The idea for the Describing Words engine came when I was building the engine for Related Words (it's like a thesaurus, but gives you a much broader set of related words, rather than just synonyms). While playing around with word vectors and the "HasProperty" API of conceptnet, I had a bit of fun trying to get the adjectives which commonly describe a word. Eventually I realised that there's a much better way of doing this: parse books!

Project Gutenberg was the initial corpus, but the parser got greedier and greedier and I ended up feeding it somewhere around 100 gigabytes of text files - mostly fiction, including many contemporary works. The parser simply looks through each book and pulls out the various descriptions of nouns.

Hopefully it's more than just a novelty and some people will actually find it useful for their writing and brainstorming, but one neat little thing to try is to compare two nouns which are similar, but different in some significant way - for example, gender is interesting: "woman" versus "man" and "boy" versus "girl". On an inital quick analysis it seems that authors of fiction are at least 4x more likely to describe women (as opposed to men) with beauty-related terms (regarding their weight, features and general attractiveness). In fact, "beautiful" is possibly the most widely used adjective for women in all of the world's literature, which is quite in line with the general unidimensional representation of women in many other media forms. If anyone wants to do further research into this, let me know and I can give you a lot more data (for example, there are about 25000 different entries for "woman" - too many to show here).
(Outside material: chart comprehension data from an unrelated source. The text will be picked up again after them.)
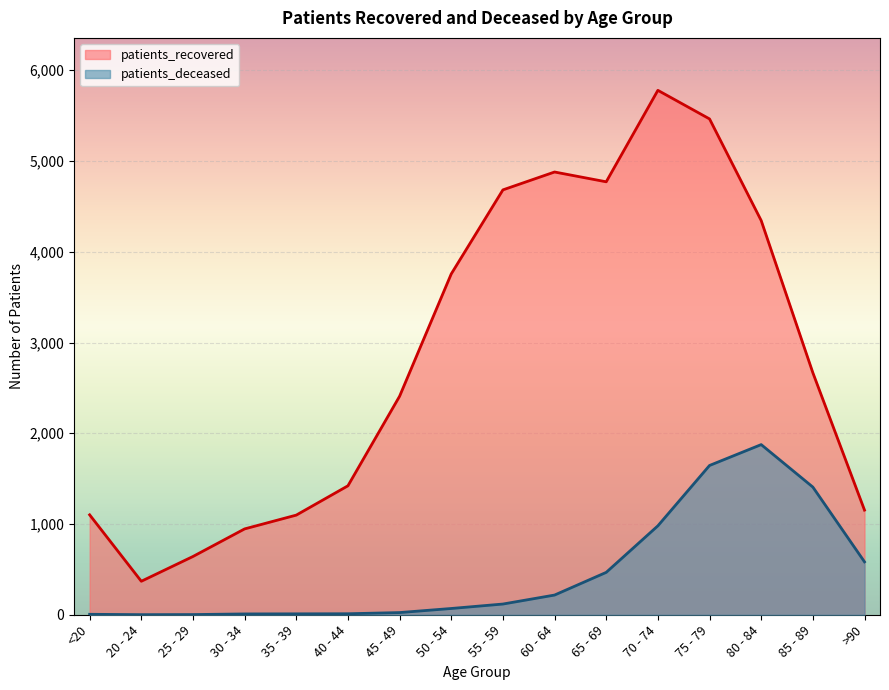

Rank the series by their maximum value, from lowest to highest.

patients_deceased, patients_recovered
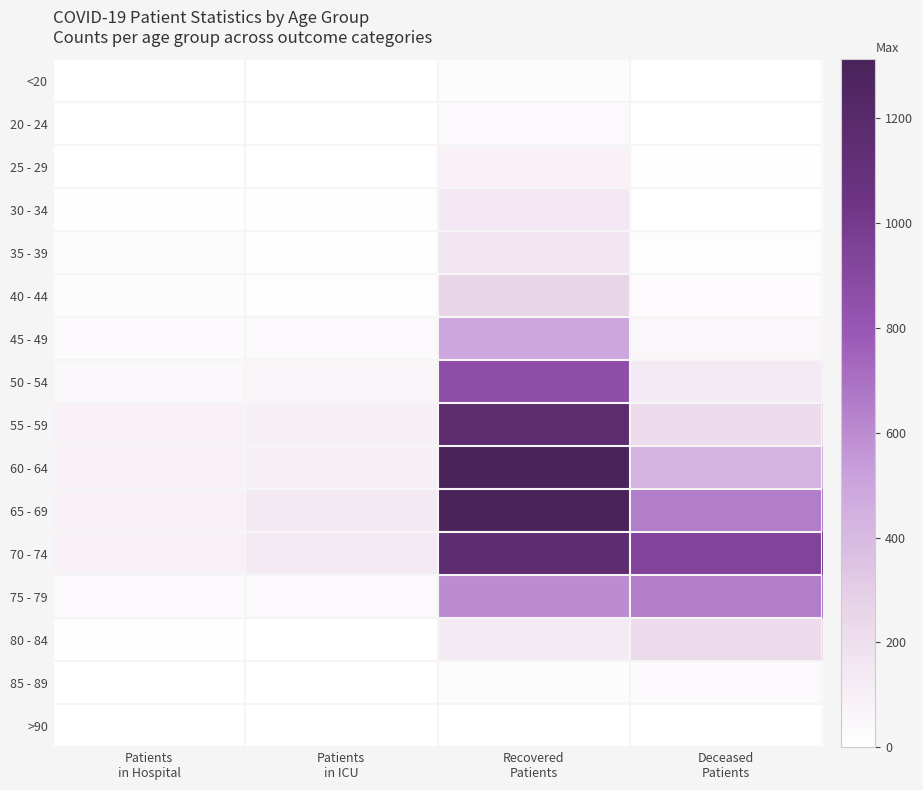

Which category has the highest value across all series?

Recovered
Patients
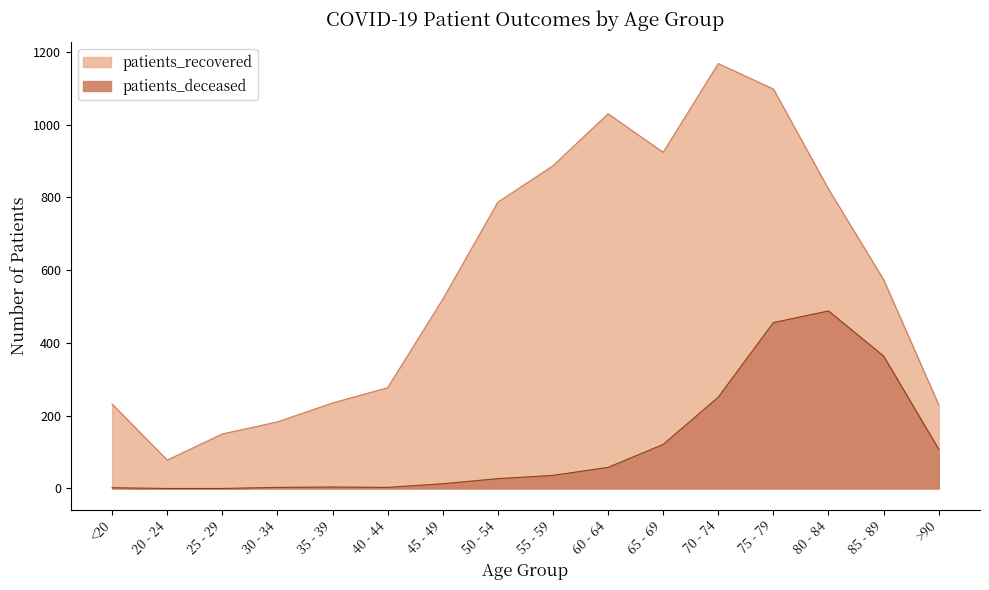

What is the difference between the second highest and second lowest values in the patients_deceased series?

456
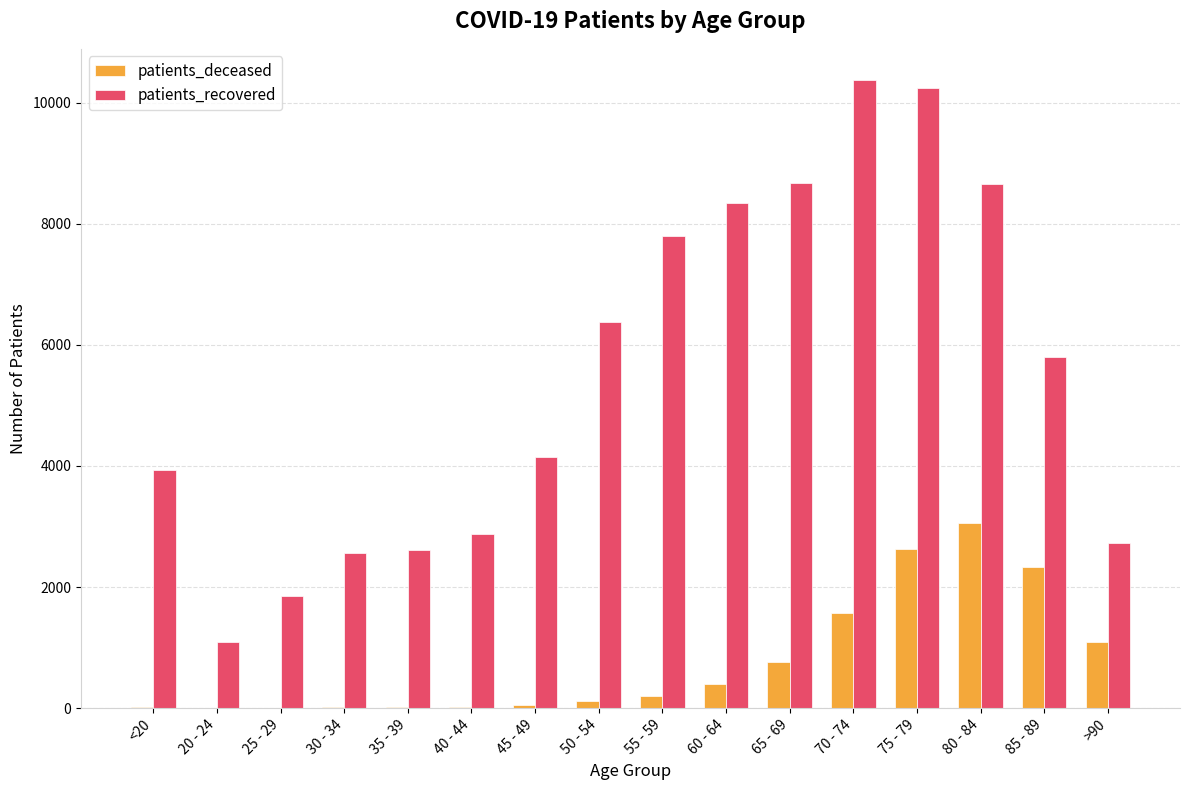

What is the difference between the patients_deceased values at <20 and 85 - 89?

2311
The blueness of the results represents their relative frequency. You can hover over an item for a second and the frequency score should pop up. The "uniqueness" sorting is default, and thanks to my Complicated Algorithm™, it orders them by the adjectives' uniqueness to that particular noun relative to other nouns (it's actually pretty simple). As you'd expect, you can click the "Sort By Usage Frequency" button to adjectives by their usage frequency for that noun.

Special thanks to the contributors of the open-source mongodb which was used in this project.